L’Aura Rilucente ne manque pas d’atouts pour animer ce kaléidoscope d’affects qui, brièveté de chaque mouvement oblige, composent des scènes toujours changeantes. Si les sonorités sont parfois encore un peu vertes, si quelques scories d’intonation ou de mise en place bien pardonnables rappellent que nous sommes ici en présence d’un premier enregistrement, le sens de la construction du discours est déjà bel et bien là, tout comme une indéniable autorité et la capacité à s’imprégner des particularités stylistiques de chaque compositeur ; nos musiciens ne jouent pas Haym et Händel exactement de la même façon – le premier sonne de façon plus solennelle, le second plus sensuelle – et créent ainsi une fort agréable variété de climats.
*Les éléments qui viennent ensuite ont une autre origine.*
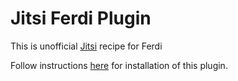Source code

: # Jitsi Ferdi Plugin

This is unofficial [Jitsi](https://meet.jit.si) recipe for Ferdi

Follow instructions [here](https://github.com/getferdi/recipes/blob/master/docs/integration.md) for installation of this plugin.

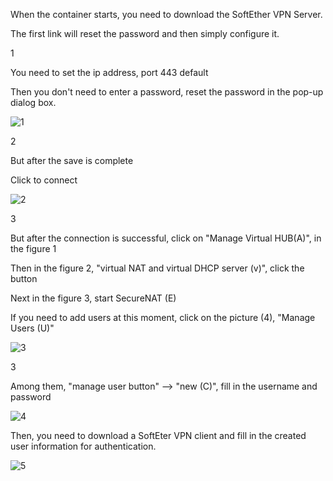 When the container starts, you need to download the SoftEther VPN Server.

The first link will reset the password and then simply configure it.

1

You need to set the ip address, port 443 default

Then you don't need to enter a password, reset the password in the pop-up dialog box.

![1](https://raw.githubusercontent.com/LinuxEA-Mark/docker-SoftEtherVPN/master/img/1.png)

2

But after the save is complete

Click to connect

![2](https://raw.githubusercontent.com/LinuxEA-Mark/docker-SoftEtherVPN/master/img/2.png)

3

But after the connection is successful, click on "Manage Virtual HUB(A)", in the figure 1

Then in the figure 2, "virtual NAT and virtual DHCP server (v)", click the button

Next in the figure 3, start SecureNAT (E)

If you need to add users at this moment, click on the picture (4), "Manage Users (U)"

![3](https://raw.githubusercontent.com/LinuxEA-Mark/docker-SoftEtherVPN/master/img/3.png)

3

Among them, "manage user button" --> "new (C)", fill in the username and password

![4](https://raw.githubusercontent.com/LinuxEA-Mark/docker-SoftEtherVPN/master/img/4.png)


Then, you need to download a SoftEter VPN client and fill in the created user information for authentication.

![5](https://raw.githubusercontent.com/LinuxEA-Mark/docker-SoftEtherVPN/master/img/5.png)
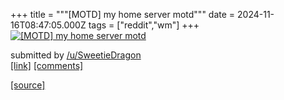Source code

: +++
title = """[MOTD] my home server motd"""
date = 2024-11-16T08:47:05.000Z
tags = ["reddit","wm"]
+++
[![[MOTD] my home server motd](https://preview.redd.it/3pp5c11f881e1.jpeg?width=640&crop=smart&auto=webp&s=df50d5c4d4fa5c967e2f94a2a4d463f63f4453ac "[MOTD] my home server motd")](https://www.reddit.com/r/unixporn/comments/1gsj8lg/motd_my_home_server_motd/)

submitted by [/u/SweetieDragon](https://www.reddit.com/user/SweetieDragon)  
[\[link\]](https://i.redd.it/3pp5c11f881e1.jpeg) [\[comments\]](https://www.reddit.com/r/unixporn/comments/1gsj8lg/motd_my_home_server_motd/)

[[source]](https://www.reddit.com/r/unixporn/comments/1gsj8lg/motd_my_home_server_motd/)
L'Aura RilucenteTrès sollicités, les violons de Heriberto Delgado Gutiérrez et Sara Bagnati tiennent naturellement le haut de l’affiche et savent nous aguicher en déployant force entrain et piquant, mais Silvia Serrano Monesterolo au violoncelle et Jorge López-Escribano aux clavecin et positif s’y entendent tout autant pour leur donner avec une égale conviction soutien et réplique, ce continuo étant agrémenté d’une harpe, un choix relativement rare mais ici fort à propos grâce à la finesse du jeu de Maximilian Ehrhardt qui ne nous fait à aucun moment regretter l’habituel théorbe. On apprécie également beaucoup la capacité qu’ont les cinq compères à établir des dialogues très vivants entre leur pupitres et à sonner vraiment comme un collectif et non un groupe d’individualités juxtaposées.

 

Voici donc une bien jolie carte de visite, d’autant plus appréciable qu’elle est moins convenue que certaines autres et bénéficie d’une captation soignée — on remercie au passage les Éditions Ambronay d’avoir fait appel aux compétences de Christoph Martin Frommen, ce qui devrait nous éviter, si cette collaboration se poursuit, certaines prises de son médiocres qui ont, par le passé, parfois terni l’image du label. Elle nous permet de découvrir en L’Aura Rilucente un ensemble qui possède déjà quelques beaux atouts, qui ne se résument heureusement pas à sa fraîcheur, pour faire son chemin sur la scène baroque et dont on suivra l’évolution avec intérêt.